• [REQUIRED WORK]: Drop every picture. Return the rest of the entries exactly.

Segment Start: DATA

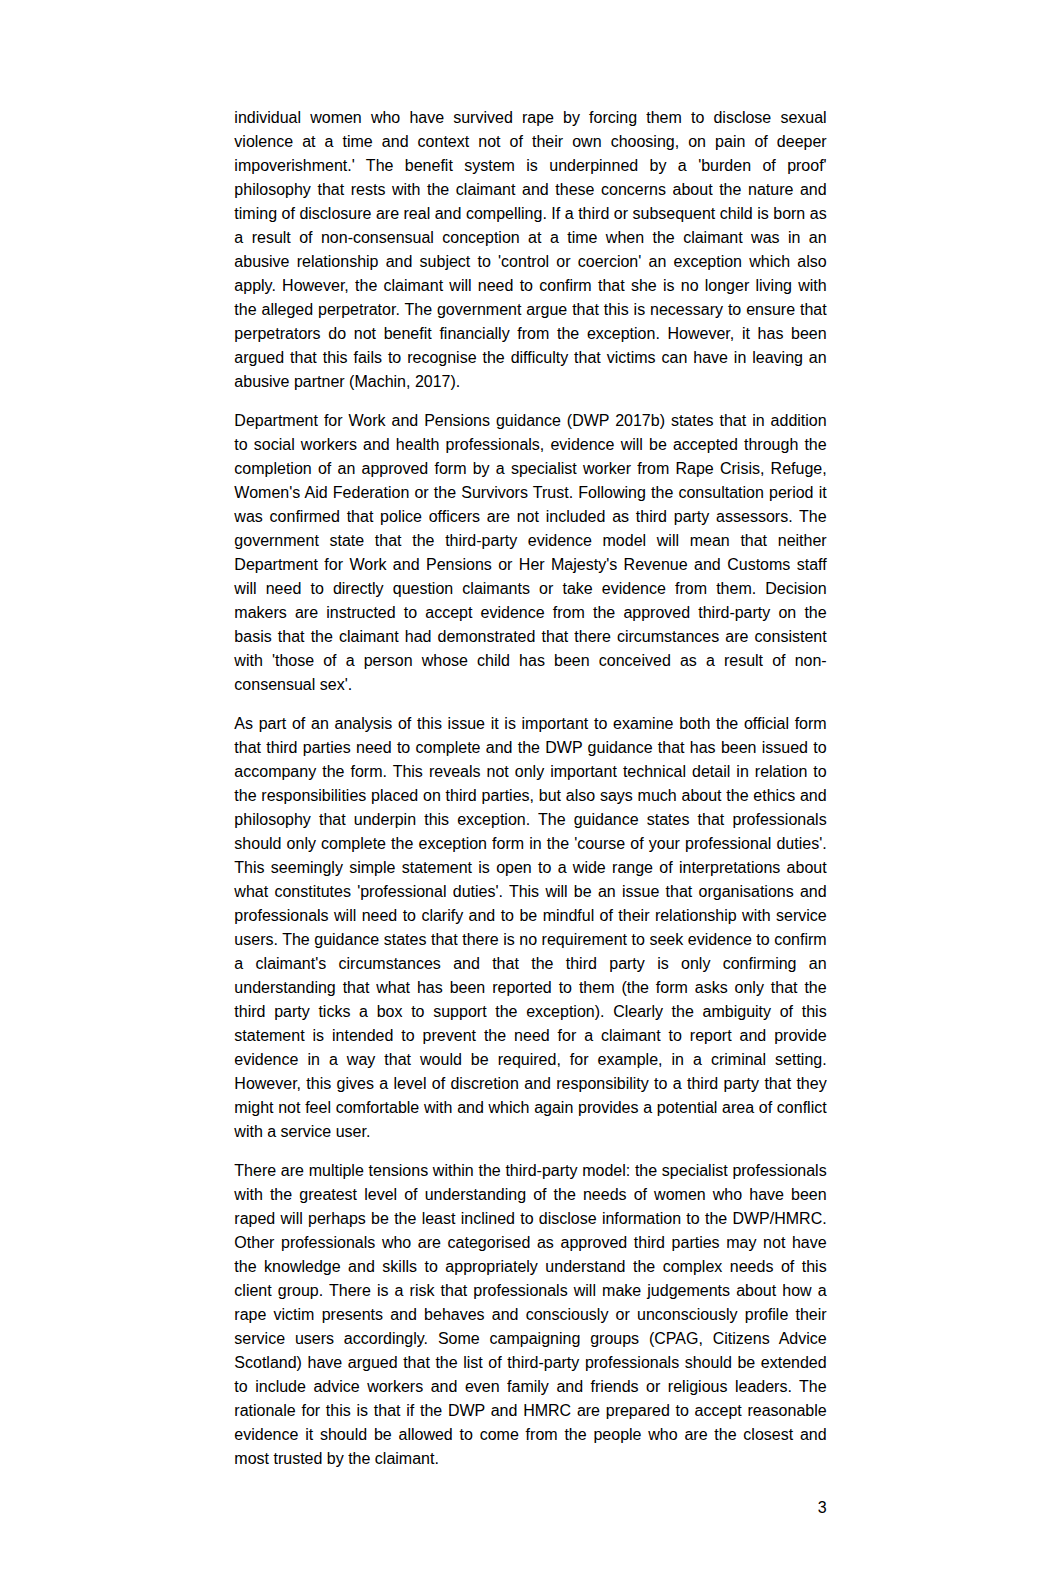individual women who have survived rape by forcing them to disclose sexual violence at a time and context not of their own choosing, on pain of deeper impoverishment.' The benefit system is underpinned by a 'burden of proof' philosophy that rests with the claimant and these concerns about the nature and timing of disclosure are real and compelling. If a third or subsequent child is born as a result of non-consensual conception at a time when the claimant was in an abusive relationship and subject to 'control or coercion' an exception which also apply. However, the claimant will need to confirm that she is no longer living with the alleged perpetrator. The government argue that this is necessary to ensure that perpetrators do not benefit financially from the exception. However, it has been argued that this fails to recognise the difficulty that victims can have in leaving an abusive partner (Machin, 2017).
Department for Work and Pensions guidance (DWP 2017b) states that in addition to social workers and health professionals, evidence will be accepted through the completion of an approved form by a specialist worker from Rape Crisis, Refuge, Women's Aid Federation or the Survivors Trust. Following the consultation period it was confirmed that police officers are not included as third party assessors. The government state that the third-party evidence model will mean that neither Department for Work and Pensions or Her Majesty's Revenue and Customs staff will need to directly question claimants or take evidence from them. Decision makers are instructed to accept evidence from the approved third-party on the basis that the claimant had demonstrated that there circumstances are consistent with 'those of a person whose child has been conceived as a result of non-consensual sex'.
As part of an analysis of this issue it is important to examine both the official form that third parties need to complete and the DWP guidance that has been issued to accompany the form. This reveals not only important technical detail in relation to the responsibilities placed on third parties, but also says much about the ethics and philosophy that underpin this exception. The guidance states that professionals should only complete the exception form in the 'course of your professional duties'. This seemingly simple statement is open to a wide range of interpretations about what constitutes 'professional duties'. This will be an issue that organisations and professionals will need to clarify and to be mindful of their relationship with service users. The guidance states that there is no requirement to seek evidence to confirm a claimant's circumstances and that the third party is only confirming an understanding that what has been reported to them (the form asks only that the third party ticks a box to support the exception). Clearly the ambiguity of this statement is intended to prevent the need for a claimant to report and provide evidence in a way that would be required, for example, in a criminal setting. However, this gives a level of discretion and responsibility to a third party that they might not feel comfortable with and which again provides a potential area of conflict with a service user.
There are multiple tensions within the third-party model: the specialist professionals with the greatest level of understanding of the needs of women who have been raped will perhaps be the least inclined to disclose information to the DWP/HMRC. Other professionals who are categorised as approved third parties may not have the knowledge and skills to appropriately understand the complex needs of this client group. There is a risk that professionals will make judgements about how a rape victim presents and behaves and consciously or unconsciously profile their service users accordingly. Some campaigning groups (CPAG, Citizens Advice Scotland) have argued that the list of third-party professionals should be extended to include advice workers and even family and friends or religious leaders. The rationale for this is that if the DWP and HMRC are prepared to accept reasonable evidence it should be allowed to come from the people who are the closest and most trusted by the claimant.
3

Segment End: DATA

• [ANSWER FOR THE TASK]:
individual women who have survived rape by forcing them to disclose sexual violence at a time and context not of their own choosing, on pain of deeper impoverishment.' The benefit system is underpinned by a 'burden of proof' philosophy that rests with the claimant and these concerns about the nature and timing of disclosure are real and compelling. If a third or subsequent child is born as a result of non-consensual conception at a time when the claimant was in an abusive relationship and subject to 'control or coercion' an exception which also apply. However, the claimant will need to confirm that she is no longer living with the alleged perpetrator. The government argue that this is necessary to ensure that perpetrators do not benefit financially from the exception. However, it has been argued that this fails to recognise the difficulty that victims can have in leaving an abusive partner (Machin, 2017).
Department for Work and Pensions guidance (DWP 2017b) states that in addition to social workers and health professionals, evidence will be accepted through the completion of an approved form by a specialist worker from Rape Crisis, Refuge, Women's Aid Federation or the Survivors Trust. Following the consultation period it was confirmed that police officers are not included as third party assessors. The government state that the third-party evidence model will mean that neither Department for Work and Pensions or Her Majesty's Revenue and Customs staff will need to directly question claimants or take evidence from them. Decision makers are instructed to accept evidence from the approved third-party on the basis that the claimant had demonstrated that there circumstances are consistent with 'those of a person whose child has been conceived as a result of non-consensual sex'.
As part of an analysis of this issue it is important to examine both the official form that third parties need to complete and the DWP guidance that has been issued to accompany the form. This reveals not only important technical detail in relation to the responsibilities placed on third parties, but also says much about the ethics and philosophy that underpin this exception. The guidance states that professionals should only complete the exception form in the 'course of your professional duties'. This seemingly simple statement is open to a wide range of interpretations about what constitutes 'professional duties'. This will be an issue that organisations and professionals will need to clarify and to be mindful of their relationship with service users. The guidance states that there is no requirement to seek evidence to confirm a claimant's circumstances and that the third party is only confirming an understanding that what has been reported to them (the form asks only that the third party ticks a box to support the exception). Clearly the ambiguity of this statement is intended to prevent the need for a claimant to report and provide evidence in a way that would be required, for example, in a criminal setting. However, this gives a level of discretion and responsibility to a third party that they might not feel comfortable with and which again provides a potential area of conflict with a service user.
There are multiple tensions within the third-party model: the specialist professionals with the greatest level of understanding of the needs of women who have been raped will perhaps be the least inclined to disclose information to the DWP/HMRC. Other professionals who are categorised as approved third parties may not have the knowledge and skills to appropriately understand the complex needs of this client group. There is a risk that professionals will make judgements about how a rape victim presents and behaves and consciously or unconsciously profile their service users accordingly. Some campaigning groups (CPAG, Citizens Advice Scotland) have argued that the list of third-party professionals should be extended to include advice workers and even family and friends or religious leaders. The rationale for this is that if the DWP and HMRC are prepared to accept reasonable evidence it should be allowed to come from the people who are the closest and most trusted by the claimant.
3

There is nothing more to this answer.